O contexto histórico caracterizado por uma série de mudanças e alterações nas modalidades da reflexão, muitas vezes cheias de ambiguidades, que veio instaurando-se, e que de certa forma colocam em discussão a razão de ser e o próprio significado da família, com a sua fisionomia insubstituível e própria, fundada no projeto de Deus Criador, fez com que, hoje, seja imprescindível, insistir no artigo (no singular) A família.
É preciso ressaltar o uso do singular, A família, quando se torna mais frequente um uso do plural, AS famílias, pelo fato que o uso do plural comporta uma negação do modelo da mesma, fundada no matrimônio, comunidade de amor e de vida, de um homem e uma mulher, abertos à vida. Ligado ao conceito original e no singular de A família está a sua filosofia, o seu fundamento antropológico sobre o qual o Papa João Paulo II abordou muitos aspectos iluminadores do seu magistério.
Se permanecermos sem confusões, sem concessões indevidas, o modelo da família pensado por Deus como instituição natural ajuda-nos a distanciarmos de uma visão superficial e precipitada, que concebe o matrimônio e a família como simples fruto da vontade humana, produto de acordos frágeis. Consensos, acordos que não oferecem a estabilidade e a identidade como uma riqueza, mas, contrariamente, a precariedade; portanto, a unidade matrimonial está sujeita a deterioração através de sucessivas erosões que debilitam a família.
No texto de Gênesis 2, 24, o Senhor declara solenemente o projeto de Deus, desde o princípio da criação (isto é, como modelo pensado pelo Criador). Há uma ordem estabelecida por Deus desde a criação (Mt 19,4): “Criou-os homem e mulher. Por isso, o homem deixará seu pai e sua mãe e se unirá a sua mulher, e os dois serão uma só carne. De modo que não são mais dois, mas uma só carne. Portanto, não separe o homem o que Deus uniu”.
O Catecismo da Igreja Católica traz o comentário de Tertuliano: “Não há nenhuma divisão quanto ao espírito, quanto à carne; pelo contrário, ali aonde a carne é uma, um também é o espírito” (CIC 1642). É necessário lembrar que “carne”, na linguagem bíblica, refere-se não só ao aspecto material do homem, mas ao homem inteiro, como pessoa.
São Paulo, na Carta aos Efésios (5, 31-32), refere-se também a esta passagem da Gênesis e a apresenta como o “grande mistério”, no que diz respeito a Cristo e à Igreja.

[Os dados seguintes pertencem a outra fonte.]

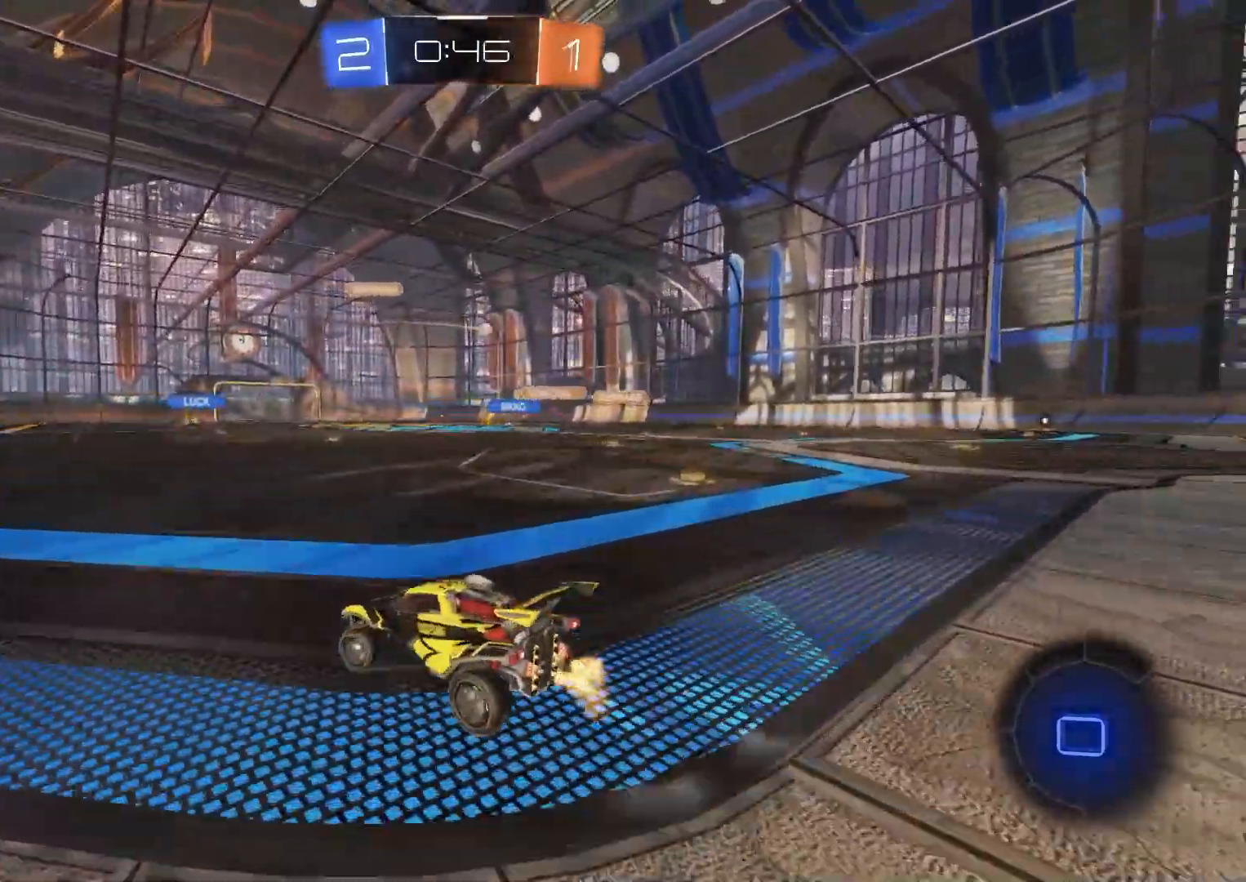
{"buttons": ["R2"], "left_stick": "right", "right_stick": "center", "events": [[267, "left_stick", "right"], [350, "L1", "down"], [450, "L1", "up"]]}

O “grande mistério” (o maior dos mistérios, no processo que se refere à Escritura) baseia-se no fato que o homem (Adão) é o tipo do amor de Cristo e da Igreja.
O tema que comentamos encontra a chave no dom, que tem a sua fonte em Deus, de onde todo dom provêm (Gl 1,17). É o dom recebido na Igreja (“dom da Igreja”) e pela Igreja, através da família, a Igreja doméstica.